The one thing that caught my eye in and around the area with the shops was there was not a single security guard. I mean with pieces costing up to 12,000,000 nt, one would have thought they would have them hanging around, but I guess who is going to steal a piece of wood?
I promised the owners of the shop that I would share their information for there help on giving my readers an idea on how much things cost.
Every year the museum also hosts a wood sculpture competition in which anyone can participate. A woodcarver can submit his or her work from March to June. The payouts are substantial, starting at 500,000 NT (about 15,000 USD) through 100,000 NT (about 3,000 USD). They give the winner a permanent spot to display the piece. To find out the latest news about the competition click here.

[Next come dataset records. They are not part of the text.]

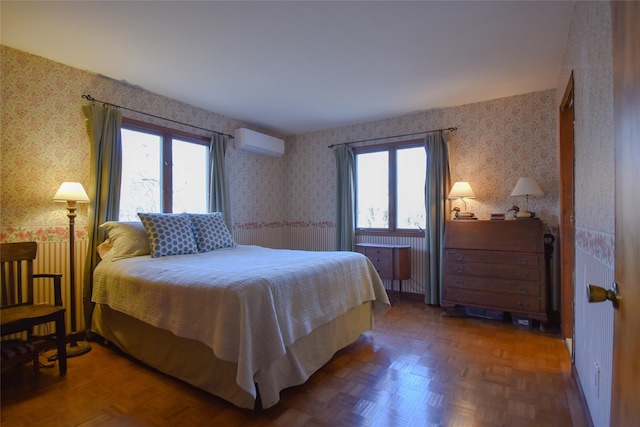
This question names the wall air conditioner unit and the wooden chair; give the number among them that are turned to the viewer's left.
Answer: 0

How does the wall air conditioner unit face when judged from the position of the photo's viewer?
facing the viewer and to the right of the viewer

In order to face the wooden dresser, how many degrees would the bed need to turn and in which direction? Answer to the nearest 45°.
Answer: approximately 45° to its left

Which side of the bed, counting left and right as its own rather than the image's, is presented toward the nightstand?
left

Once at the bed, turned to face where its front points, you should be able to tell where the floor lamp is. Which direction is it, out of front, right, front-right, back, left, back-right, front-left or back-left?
back

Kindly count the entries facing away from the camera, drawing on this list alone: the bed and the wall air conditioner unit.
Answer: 0

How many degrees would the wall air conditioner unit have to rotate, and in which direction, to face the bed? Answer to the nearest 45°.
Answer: approximately 45° to its right

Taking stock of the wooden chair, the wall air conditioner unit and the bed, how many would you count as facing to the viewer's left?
0

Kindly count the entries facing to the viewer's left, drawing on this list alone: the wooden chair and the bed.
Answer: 0

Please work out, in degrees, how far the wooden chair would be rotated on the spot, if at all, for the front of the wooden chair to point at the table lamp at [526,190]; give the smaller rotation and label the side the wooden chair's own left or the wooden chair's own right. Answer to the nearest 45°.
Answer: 0° — it already faces it

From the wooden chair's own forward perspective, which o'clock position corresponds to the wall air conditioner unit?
The wall air conditioner unit is roughly at 10 o'clock from the wooden chair.

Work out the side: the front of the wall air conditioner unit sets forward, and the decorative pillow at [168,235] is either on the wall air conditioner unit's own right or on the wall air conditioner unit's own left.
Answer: on the wall air conditioner unit's own right

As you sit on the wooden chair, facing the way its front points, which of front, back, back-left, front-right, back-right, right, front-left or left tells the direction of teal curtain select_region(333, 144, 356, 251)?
front-left
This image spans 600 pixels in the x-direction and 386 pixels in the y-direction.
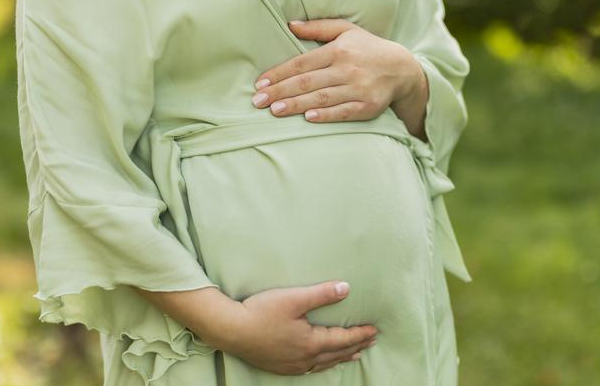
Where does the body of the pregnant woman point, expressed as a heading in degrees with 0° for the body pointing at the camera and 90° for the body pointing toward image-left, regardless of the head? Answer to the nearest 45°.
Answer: approximately 315°
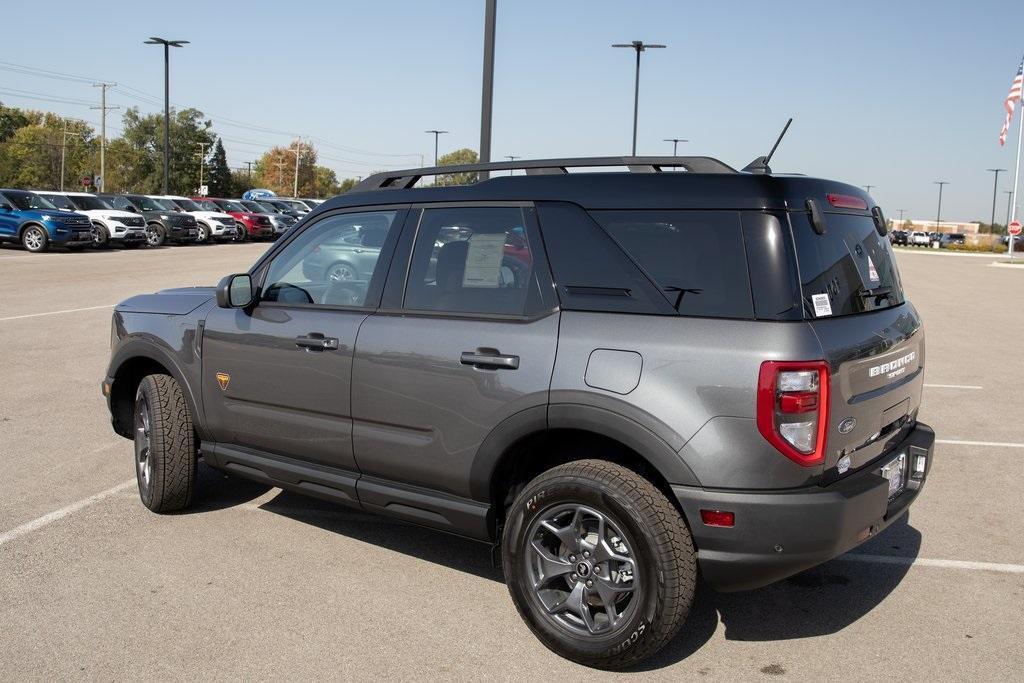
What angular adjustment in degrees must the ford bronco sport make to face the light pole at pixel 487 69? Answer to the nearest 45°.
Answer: approximately 45° to its right

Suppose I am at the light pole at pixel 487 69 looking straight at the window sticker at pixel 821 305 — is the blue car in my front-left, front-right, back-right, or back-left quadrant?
back-right

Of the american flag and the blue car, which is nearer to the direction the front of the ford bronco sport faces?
the blue car

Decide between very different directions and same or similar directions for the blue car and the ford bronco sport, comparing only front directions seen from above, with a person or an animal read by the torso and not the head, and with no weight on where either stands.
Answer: very different directions

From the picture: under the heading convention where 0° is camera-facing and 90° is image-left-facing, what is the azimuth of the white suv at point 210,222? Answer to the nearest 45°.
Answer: approximately 315°

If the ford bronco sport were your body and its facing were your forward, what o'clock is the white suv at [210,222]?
The white suv is roughly at 1 o'clock from the ford bronco sport.

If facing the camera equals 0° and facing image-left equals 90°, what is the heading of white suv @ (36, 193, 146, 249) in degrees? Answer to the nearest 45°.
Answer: approximately 315°

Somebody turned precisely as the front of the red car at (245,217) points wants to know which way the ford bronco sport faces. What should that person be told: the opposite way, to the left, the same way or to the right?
the opposite way

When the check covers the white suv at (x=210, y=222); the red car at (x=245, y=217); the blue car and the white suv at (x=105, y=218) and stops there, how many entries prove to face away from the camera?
0

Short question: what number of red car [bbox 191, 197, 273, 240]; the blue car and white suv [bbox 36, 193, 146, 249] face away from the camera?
0

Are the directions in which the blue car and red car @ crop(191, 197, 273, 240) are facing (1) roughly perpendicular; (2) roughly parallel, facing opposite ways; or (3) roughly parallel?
roughly parallel

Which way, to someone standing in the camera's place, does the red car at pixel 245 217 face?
facing the viewer and to the right of the viewer

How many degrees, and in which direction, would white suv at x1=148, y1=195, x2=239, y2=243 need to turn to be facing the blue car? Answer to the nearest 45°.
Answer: approximately 90° to its right

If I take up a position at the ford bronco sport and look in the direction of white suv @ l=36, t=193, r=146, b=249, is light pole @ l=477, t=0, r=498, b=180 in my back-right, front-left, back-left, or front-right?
front-right

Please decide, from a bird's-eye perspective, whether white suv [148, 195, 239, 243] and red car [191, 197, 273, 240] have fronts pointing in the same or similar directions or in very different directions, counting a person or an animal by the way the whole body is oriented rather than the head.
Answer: same or similar directions

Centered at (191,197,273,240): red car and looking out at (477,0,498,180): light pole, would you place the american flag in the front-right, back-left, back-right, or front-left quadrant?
front-left
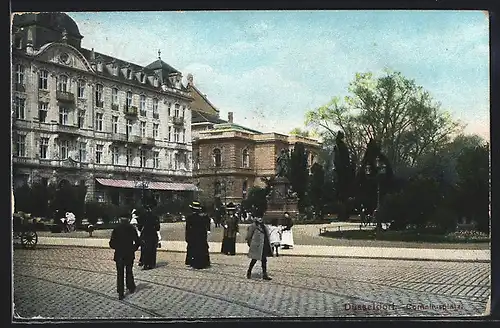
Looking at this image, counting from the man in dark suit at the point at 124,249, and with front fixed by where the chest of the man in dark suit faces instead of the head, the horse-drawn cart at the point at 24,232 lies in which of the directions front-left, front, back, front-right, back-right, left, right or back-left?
left

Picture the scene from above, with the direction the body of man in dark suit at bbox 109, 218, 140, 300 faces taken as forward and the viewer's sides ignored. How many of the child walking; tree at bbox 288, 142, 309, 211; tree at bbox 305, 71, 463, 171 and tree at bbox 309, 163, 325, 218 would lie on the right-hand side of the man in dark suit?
4

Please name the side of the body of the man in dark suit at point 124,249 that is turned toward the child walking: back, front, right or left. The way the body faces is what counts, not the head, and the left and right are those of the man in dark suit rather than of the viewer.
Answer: front

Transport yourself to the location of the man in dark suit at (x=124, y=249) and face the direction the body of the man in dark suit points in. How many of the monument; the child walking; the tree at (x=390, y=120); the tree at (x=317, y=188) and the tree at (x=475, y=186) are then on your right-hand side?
5

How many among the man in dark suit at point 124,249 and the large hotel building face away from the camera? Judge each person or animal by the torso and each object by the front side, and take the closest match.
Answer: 1

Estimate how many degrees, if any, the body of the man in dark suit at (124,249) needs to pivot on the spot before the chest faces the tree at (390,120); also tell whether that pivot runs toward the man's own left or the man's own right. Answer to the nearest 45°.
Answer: approximately 90° to the man's own right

I was hoping to provide some information about workshops and a possible apprenticeship, but in the end I could only find that they hold a wood carving workshop every year in the summer for Taiwanese people. I would have liked to provide more information on how someone from somewhere else outside Taiwan could have participated, but I had no such luck finding this out. If anyone reading this would like to sign themselves up for the task in locating someone and sharing it through a comment, it would be much appreciated!
Thanks wikipedia.org for the use of the image above.
The directions I will be providing is only by train.
How to get to the museum from Taipei:
The train to Miaoli from Taipei costs anywhere from 164 nt to 255 nt. The differences in price depends on the type of train. The time for the express is about 1 hour, 30 mins and the local train takes about 2 hours, 15 mins. The trains run all the time beginning at 5:00 am.
From the Miaoli train station take another train to the Sanyi. The trains run every 30 to 50 mins. The train ride takes 20 mins to reach Sanyi.
How to get to the museum from Taichung:
The trains from Taichung run about every 30 mins.The ride takes about 30 mins to reach Sanyi.
Once you reach Sanyi you can either walk to the museum or take a taxi and walk back (the museum is up a pretty steep hill). I have walked to and from the museum before and also have taken taxis. The cost of the ride is usually around 135 nt one way.
There are usually taxis outside the museum to take you back to the railway station, but if you have time, you can hike around the area and on a nice day you can see nice scenery. To find out more about the area click here.
I prefer to stay in Taichung and go to the museum from there. In Taichung there is also the National Taiwan Fine Art museum is free and is just awesome! Also, you can go visit a wonderful monastery in Puli called Chung Tai Chan and starting sometime this year (2016) they are opening up a wood sculpture museum on site.
There is one more wood sculpting museum in Taiwan and it is located in Chiayi, however at the time of this writing it was being rebuilt. So, if you are traveling around the island and looking for things to visit you might want to keep this in mind.